Vocational school raising hellbender salamanders


Associated Press

PERRYSBURG

High-school students at a northwest Ohio vocational school are raising hellbenders – North America’s largest salamander.

The salamanders have seen an 80 percent decline over the past 36 years, John Navarro, of the Ohio Division of Wildlife, told The Blade in Toledo.

Navarro said there were so few salamanders that biologists who were looking for them couldn’t find any. When they did find them, he said there were never any juveniles.

“Their numbers were scary low,” he said.

Students at Penta Career Center in Perrysburg are now raising the large, lizard-like amphibians, which can grow to longer than 2 feet. The school is located about 10 miles south of Toledo.

Marie Kuron, 18, a Penta senior who hopes to work in wildlife care and rehabilitation, said working with the endangered species gives her a head start in her field.

“When we enter the lab and scrub in to protect these animals from any outside germs, I realize how serious this is,” Kuron said. “We need to try our best to keep this species alive.”

The school converted a storage room into a laboratory. Students will raise about 170 juvenile hellbenders there over the next couple of years. The salamanders then will be released into southern Ohio streams.

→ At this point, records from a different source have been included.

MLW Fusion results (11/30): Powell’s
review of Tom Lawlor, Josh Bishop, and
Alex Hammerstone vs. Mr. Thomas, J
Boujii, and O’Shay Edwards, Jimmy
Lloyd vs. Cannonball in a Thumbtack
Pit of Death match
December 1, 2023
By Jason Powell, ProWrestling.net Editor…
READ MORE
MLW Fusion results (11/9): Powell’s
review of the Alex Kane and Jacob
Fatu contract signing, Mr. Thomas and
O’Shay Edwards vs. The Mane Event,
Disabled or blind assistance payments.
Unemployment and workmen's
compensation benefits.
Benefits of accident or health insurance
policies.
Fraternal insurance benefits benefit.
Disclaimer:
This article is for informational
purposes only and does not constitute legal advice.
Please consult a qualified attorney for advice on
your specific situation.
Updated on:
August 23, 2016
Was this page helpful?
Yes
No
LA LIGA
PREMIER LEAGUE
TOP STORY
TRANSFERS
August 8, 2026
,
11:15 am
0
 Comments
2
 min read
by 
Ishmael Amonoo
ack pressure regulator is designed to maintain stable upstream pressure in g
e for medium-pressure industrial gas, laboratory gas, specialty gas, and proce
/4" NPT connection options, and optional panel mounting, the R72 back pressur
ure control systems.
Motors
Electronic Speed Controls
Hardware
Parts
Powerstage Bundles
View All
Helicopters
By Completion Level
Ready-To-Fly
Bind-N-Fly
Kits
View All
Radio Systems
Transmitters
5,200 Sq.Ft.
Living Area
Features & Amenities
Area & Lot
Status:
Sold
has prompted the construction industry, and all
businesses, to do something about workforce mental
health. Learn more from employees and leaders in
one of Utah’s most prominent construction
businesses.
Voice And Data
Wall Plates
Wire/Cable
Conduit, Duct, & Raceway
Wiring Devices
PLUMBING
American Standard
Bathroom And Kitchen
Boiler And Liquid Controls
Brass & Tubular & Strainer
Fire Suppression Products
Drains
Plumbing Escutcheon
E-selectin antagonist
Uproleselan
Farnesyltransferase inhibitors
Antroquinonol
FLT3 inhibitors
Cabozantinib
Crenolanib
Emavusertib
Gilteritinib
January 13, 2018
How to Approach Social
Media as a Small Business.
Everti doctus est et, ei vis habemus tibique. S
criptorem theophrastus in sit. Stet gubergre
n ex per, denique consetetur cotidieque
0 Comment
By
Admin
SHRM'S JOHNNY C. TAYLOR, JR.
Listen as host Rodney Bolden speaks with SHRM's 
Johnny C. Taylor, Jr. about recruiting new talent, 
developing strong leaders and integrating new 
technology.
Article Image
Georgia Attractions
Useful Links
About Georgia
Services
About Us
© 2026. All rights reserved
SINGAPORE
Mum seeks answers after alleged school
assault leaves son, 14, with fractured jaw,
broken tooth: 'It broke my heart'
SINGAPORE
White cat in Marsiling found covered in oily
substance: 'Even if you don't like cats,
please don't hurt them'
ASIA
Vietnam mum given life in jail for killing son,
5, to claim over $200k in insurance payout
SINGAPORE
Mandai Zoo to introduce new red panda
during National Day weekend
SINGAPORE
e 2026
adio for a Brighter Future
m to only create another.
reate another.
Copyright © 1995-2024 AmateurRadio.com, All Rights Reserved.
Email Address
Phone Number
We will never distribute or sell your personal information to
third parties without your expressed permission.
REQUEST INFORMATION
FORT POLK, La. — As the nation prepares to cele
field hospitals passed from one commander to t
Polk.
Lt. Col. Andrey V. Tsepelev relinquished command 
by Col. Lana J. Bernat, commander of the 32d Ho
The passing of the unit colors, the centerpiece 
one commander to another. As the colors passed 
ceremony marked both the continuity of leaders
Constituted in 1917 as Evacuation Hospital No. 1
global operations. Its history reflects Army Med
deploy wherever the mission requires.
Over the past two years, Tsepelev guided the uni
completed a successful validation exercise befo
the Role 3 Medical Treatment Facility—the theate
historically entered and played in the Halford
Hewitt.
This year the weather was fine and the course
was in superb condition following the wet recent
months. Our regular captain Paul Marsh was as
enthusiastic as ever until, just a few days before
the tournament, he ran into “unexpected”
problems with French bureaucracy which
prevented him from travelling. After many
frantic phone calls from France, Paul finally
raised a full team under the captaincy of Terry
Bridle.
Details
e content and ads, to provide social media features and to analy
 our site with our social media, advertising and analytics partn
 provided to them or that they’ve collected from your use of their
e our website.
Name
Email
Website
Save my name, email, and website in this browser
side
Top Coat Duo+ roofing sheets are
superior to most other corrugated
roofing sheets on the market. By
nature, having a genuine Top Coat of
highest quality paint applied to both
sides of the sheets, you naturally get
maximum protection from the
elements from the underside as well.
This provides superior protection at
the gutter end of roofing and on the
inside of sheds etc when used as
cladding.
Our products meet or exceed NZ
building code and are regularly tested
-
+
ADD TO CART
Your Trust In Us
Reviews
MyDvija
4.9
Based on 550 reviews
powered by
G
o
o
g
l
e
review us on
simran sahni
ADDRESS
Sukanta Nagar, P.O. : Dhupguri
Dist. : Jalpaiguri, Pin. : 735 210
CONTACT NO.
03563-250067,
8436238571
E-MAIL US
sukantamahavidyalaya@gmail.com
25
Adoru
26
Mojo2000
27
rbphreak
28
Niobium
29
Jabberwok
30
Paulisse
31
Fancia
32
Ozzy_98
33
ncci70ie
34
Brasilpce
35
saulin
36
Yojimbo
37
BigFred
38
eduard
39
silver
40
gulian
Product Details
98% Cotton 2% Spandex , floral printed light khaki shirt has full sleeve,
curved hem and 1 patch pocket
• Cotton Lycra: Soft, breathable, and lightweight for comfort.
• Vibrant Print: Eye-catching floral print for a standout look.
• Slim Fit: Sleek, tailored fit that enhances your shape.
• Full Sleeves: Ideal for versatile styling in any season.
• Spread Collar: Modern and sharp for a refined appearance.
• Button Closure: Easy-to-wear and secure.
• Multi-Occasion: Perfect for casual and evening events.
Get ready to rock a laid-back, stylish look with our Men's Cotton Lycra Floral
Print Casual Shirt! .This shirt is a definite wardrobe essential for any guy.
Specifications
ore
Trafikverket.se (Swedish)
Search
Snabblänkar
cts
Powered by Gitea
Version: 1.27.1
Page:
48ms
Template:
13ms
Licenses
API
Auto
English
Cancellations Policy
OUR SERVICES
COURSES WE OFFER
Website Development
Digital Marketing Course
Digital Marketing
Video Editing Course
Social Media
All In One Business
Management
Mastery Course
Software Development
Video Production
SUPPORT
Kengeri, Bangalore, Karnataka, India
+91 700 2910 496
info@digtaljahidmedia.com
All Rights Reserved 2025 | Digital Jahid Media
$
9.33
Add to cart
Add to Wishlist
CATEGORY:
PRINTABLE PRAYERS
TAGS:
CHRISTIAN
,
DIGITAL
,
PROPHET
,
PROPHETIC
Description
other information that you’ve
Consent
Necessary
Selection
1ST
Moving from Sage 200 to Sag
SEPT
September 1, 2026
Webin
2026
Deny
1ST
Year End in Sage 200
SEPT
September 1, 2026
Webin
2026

The animals arrived at the school more than a month ago.

Ron Matter, superintendent at Penta, said the program opens many doors for its students and that students have a real opportunity to conduct research that could help the threatened species.

Penta joined the Ohio Hellbender Partnership, a group that hopes to save the salamanders using a captive rearing and release program. About 250 hellbenders have been raised to 3 years old and released since the project began.